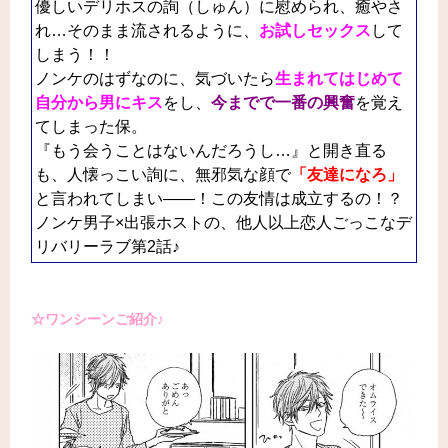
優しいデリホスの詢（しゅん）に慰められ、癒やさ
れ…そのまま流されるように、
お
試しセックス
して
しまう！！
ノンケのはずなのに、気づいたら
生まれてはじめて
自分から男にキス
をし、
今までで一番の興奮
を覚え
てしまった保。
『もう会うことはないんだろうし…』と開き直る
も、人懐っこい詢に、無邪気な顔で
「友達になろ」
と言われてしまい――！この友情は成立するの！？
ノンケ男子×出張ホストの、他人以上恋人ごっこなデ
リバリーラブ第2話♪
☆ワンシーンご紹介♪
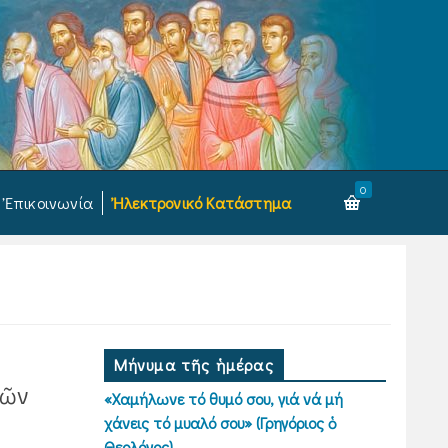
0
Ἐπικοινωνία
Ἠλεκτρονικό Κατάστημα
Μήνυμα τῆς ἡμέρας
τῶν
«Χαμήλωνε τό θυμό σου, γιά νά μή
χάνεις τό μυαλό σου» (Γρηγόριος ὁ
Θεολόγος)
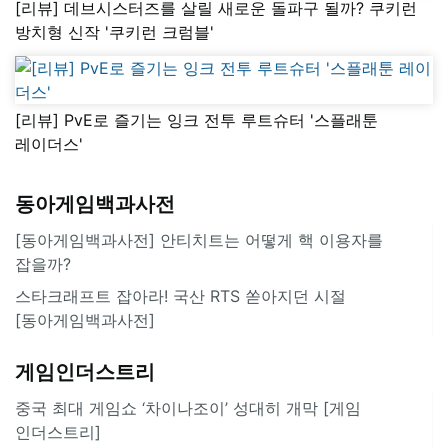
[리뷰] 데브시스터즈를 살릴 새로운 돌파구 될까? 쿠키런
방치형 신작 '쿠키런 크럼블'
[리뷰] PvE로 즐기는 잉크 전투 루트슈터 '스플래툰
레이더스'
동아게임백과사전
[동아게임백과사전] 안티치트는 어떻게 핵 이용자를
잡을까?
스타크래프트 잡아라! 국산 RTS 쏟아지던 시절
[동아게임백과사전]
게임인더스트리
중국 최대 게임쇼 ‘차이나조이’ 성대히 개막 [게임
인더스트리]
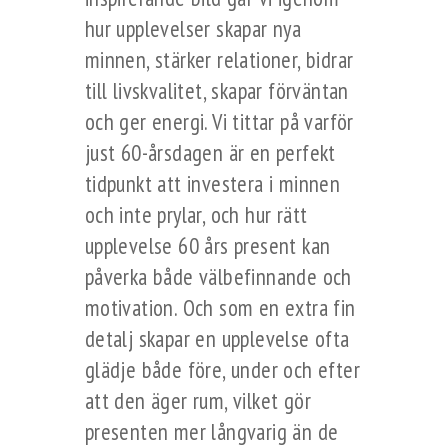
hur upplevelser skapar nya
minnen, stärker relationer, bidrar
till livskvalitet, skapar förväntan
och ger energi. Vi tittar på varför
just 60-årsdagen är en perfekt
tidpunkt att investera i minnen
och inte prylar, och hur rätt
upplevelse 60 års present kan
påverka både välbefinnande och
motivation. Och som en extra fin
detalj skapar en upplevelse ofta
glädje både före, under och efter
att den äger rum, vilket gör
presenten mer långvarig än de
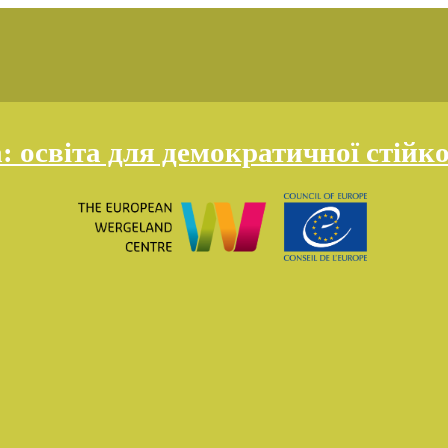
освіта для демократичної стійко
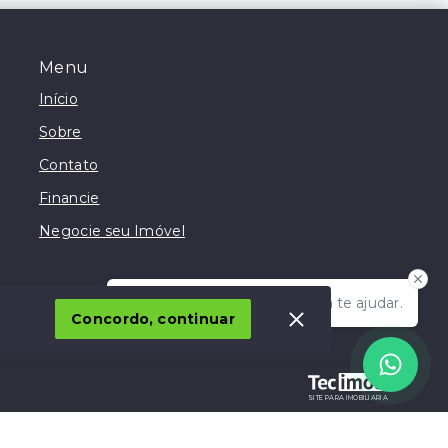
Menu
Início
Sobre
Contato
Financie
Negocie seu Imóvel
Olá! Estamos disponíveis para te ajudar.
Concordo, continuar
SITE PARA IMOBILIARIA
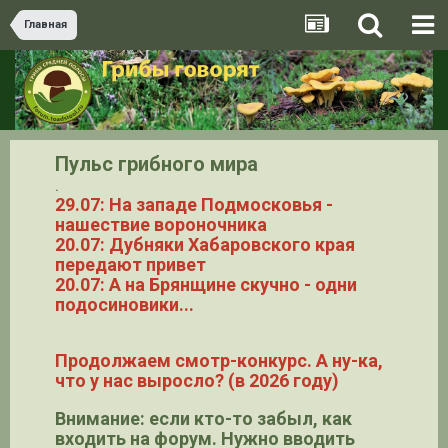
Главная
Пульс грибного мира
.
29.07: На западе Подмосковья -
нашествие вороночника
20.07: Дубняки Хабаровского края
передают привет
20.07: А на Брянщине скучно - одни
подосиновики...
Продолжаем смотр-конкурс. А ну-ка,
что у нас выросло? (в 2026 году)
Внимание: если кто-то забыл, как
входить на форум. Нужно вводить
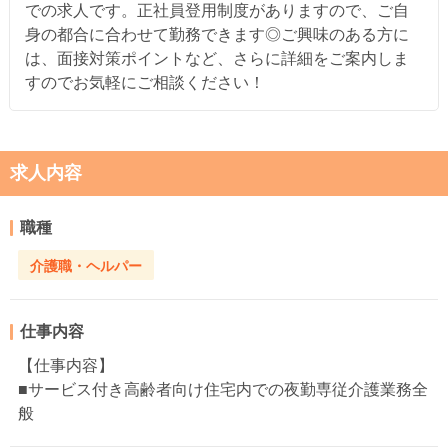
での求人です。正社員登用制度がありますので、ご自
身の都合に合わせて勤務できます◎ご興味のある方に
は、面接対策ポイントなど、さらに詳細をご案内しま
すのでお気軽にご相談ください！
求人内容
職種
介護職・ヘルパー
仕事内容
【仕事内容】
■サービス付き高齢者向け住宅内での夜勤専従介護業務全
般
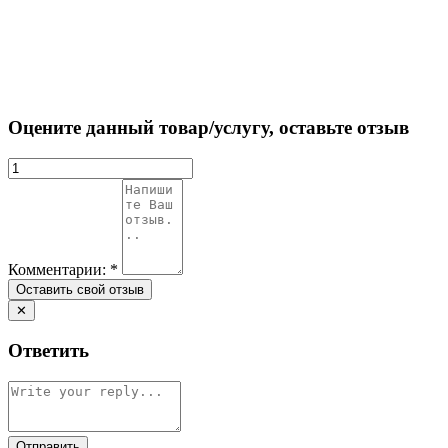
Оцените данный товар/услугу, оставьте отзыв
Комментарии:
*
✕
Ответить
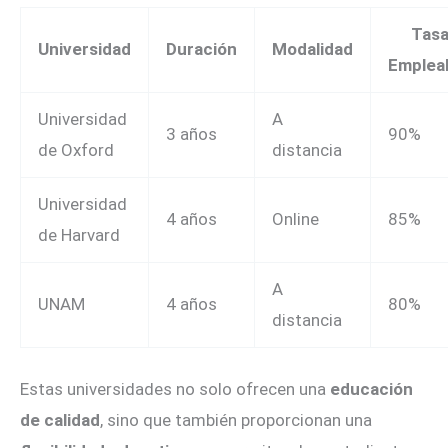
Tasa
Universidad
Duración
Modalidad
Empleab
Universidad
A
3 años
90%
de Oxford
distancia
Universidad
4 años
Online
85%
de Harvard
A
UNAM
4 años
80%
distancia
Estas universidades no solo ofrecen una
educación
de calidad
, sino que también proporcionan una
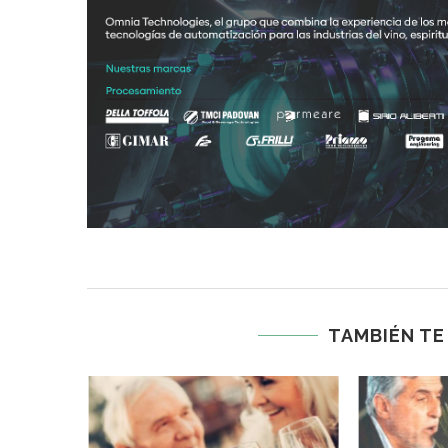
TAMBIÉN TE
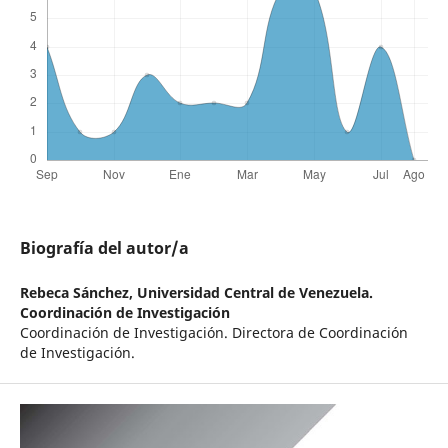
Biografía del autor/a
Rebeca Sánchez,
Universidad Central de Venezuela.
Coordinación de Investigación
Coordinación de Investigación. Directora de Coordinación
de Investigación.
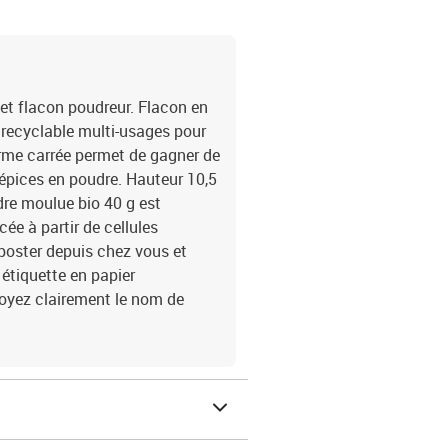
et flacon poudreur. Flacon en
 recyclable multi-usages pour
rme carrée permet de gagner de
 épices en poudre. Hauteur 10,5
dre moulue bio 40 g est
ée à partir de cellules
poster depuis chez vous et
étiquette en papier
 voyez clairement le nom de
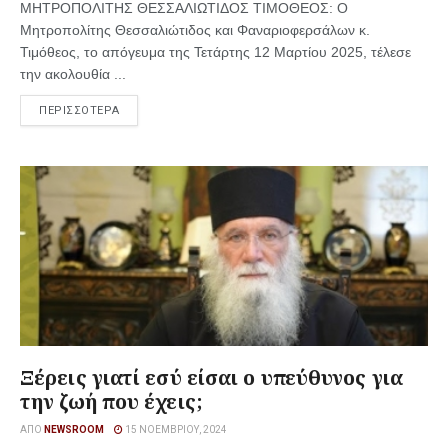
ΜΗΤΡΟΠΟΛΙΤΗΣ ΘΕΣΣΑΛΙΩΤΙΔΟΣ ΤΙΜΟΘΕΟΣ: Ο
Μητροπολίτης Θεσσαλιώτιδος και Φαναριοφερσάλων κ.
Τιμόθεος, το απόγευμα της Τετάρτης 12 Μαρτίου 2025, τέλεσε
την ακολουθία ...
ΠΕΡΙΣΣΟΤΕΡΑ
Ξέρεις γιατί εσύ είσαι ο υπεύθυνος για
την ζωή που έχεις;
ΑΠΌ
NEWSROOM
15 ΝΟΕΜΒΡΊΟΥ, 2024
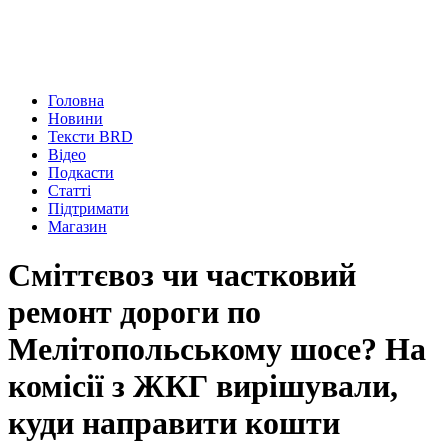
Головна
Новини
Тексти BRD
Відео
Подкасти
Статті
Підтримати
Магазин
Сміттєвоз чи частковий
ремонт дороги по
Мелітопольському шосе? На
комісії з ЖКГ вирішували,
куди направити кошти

============================================================

> [Job] Your answer should consist of the lines from the material that contain "Investigación".

> [Response box]
Coordinación de Investigación
Coordinación de Investigación. Directora de Coordinación
de Investigación.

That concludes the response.